Five years after its implementation, the CARD Act has had a major impact on the financial services market — but the credit union story is different.
Or it was.
Perhaps the biggest impact the CARD Act has had on credit unions is that it has eroded their ability to highlight "banks behaving badly" and then demonstrate the credit union difference.
That's because the CARD Act's mission was to protect consumers against practices that credit unions largely were not guilty of, according to credit union professionals and industry analysts.
"Banks can no longer do those things that credit unions used to be able to point to and explain how credit unions are different," said Tim Kolk, principal at TRK Advisors. "The willy-nilly risk-based pricing, rate increases and junk fees that banks used to be able to do were largely eliminated by the CARD Act. So credit unions can no longer say 'See, we're different!' The CARD Act made banks act more like credit unions, so the ability to differentiate the basic values and culture of how credit unions differ from banks kind of disappeared."
But Kolk noted that despite that shift, credit unions still gained market share compared to banks in the years since the CARD Act, "but that also happened during the recession, when banks really retreated from the card space and charged off 30% of all of their assets."
Payment Order An Issue
According to Gregory Smith, CEO at $4.2 billion Pennsylvania State Employees CU, the act outlawed eight specific practices, only two of which were relevant to credit unions. One of those, said Smith, resulted in a change to the order of payment applications — a process which included sweeping changes to core banking systems — while the other mandated additional disclosure language in monthly statements, including clarifying for cardholders how long it will take to pay off a balance if only the minimum payment is made.
Because CUs weren't engaging in most of the anti-consumer behaviors the act was aimed at stopping, credit unions were generally exempt from the bulk of the rule. Fortunately, they were also largely exempt from many of the costs associated with it.
"I certainly will tell you the CARD Act took billions of dollars away from the credit card industry," he told Credit Union Journal. "I know if I did some research I could go back and find industry studies that were predicting the loss of $5 billion annually in revenue because of those practices.... I think largely the card industry has found other ways to replace that revenue. I don't think that credit unions were in quite the same situation because most credit unions didn't engage in those practices, so they weren't looking to replace that revenue. It wasn't lost."
Jennifer Kerry, VP of credit card services at CO-OP Financial Services, disagreed, noting that the act's impact "extended beyond cards and took a bite out of [credit unions'] fee income for fees such as overlimit fees. In part, credit unions just quit charging those fees because of the requirement to calculate based on payment amounts and so on," she said. "From a systems perspective it was so complex that they pretty much quit completely across the board the overlimit on fee income."
Fortunately, she added, because credit unions are so fee averse, "it wasn't a huge impact — it probably killed the banks."

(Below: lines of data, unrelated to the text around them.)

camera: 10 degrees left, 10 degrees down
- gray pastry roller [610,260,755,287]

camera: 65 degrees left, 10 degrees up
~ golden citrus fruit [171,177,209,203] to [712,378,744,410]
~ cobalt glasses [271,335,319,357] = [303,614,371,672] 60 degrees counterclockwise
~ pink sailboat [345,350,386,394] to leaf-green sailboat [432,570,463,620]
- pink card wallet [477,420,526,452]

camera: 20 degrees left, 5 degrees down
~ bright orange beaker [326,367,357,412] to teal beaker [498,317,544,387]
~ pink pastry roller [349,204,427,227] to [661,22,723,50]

Kerry added that credit card accounts continue to be among the most profitable products in CUs' portfolios, even after having to cover up-front costs with changing core systems and notifications as a result of the CARD Act.
But Mike Coleman, director of regulatory affairs at NAFCU, said that while CUs have adjusted to the new rules, even five years later, many institutions are still struggling to put some of the regulations into place.
"There are ongoing problems in terms of implementation," he said, pointing, for example, to significant changes in terms. "The CARD Act requires that you have to send a change-in-terms notice when there's a significant change in terms, and there's not a lot of leeway for positive change in terms. If it qualifies as a change, you have to send that notice."
That jibes with Kerry's position that many credit unions viewed the act as "an inconvenience when it didn't need to be an inconvenience. We're responsible lenders with a goal to helping members be financially literate, so this doesn't really apply to us. But over time I think credit unions, like everybody else, just became more accepting of it. I think it helped their market, because the banks pulled back."
Apples & Apples?
Just because credit unions eventually adjusted to the CARD Act doesn't mean that the adjustment process will be equally rosy for other new regs, sources said.
NAFCU's Coleman said it's hard to compare the CARD Act with other rules because the individualized impact of each rule will vary from credit union to credit union — not every CU that has a card program has a mortgage program, for example.
"I don't know that you could make a really generalized comparison that the CARD Act is an outlier or the mortgage act is much more burdensome," he said. "It's like comparing an apple to a different type of apple. I wouldn't say one is significantly more burdensome than the other."
Similarly, Tim Kolk said that it's hard to find parallels with other reg changes just because the CARD Act was so fast-paced. "The rules were coming out almost past the deadlines required to implement them, so it was a very chaotic and unmanageable environment."
Kolk also warned that the act's biggest impact may be yet to come.
He noted that card rates have essentially moved from prime plus six when the act went into effect to prime plus 10 today, to the point that credit cards are "at historic levels of profitability." That's leading to an increasingly competitive rewards market now, but could also place credit unions at a disadvantage once rates rise.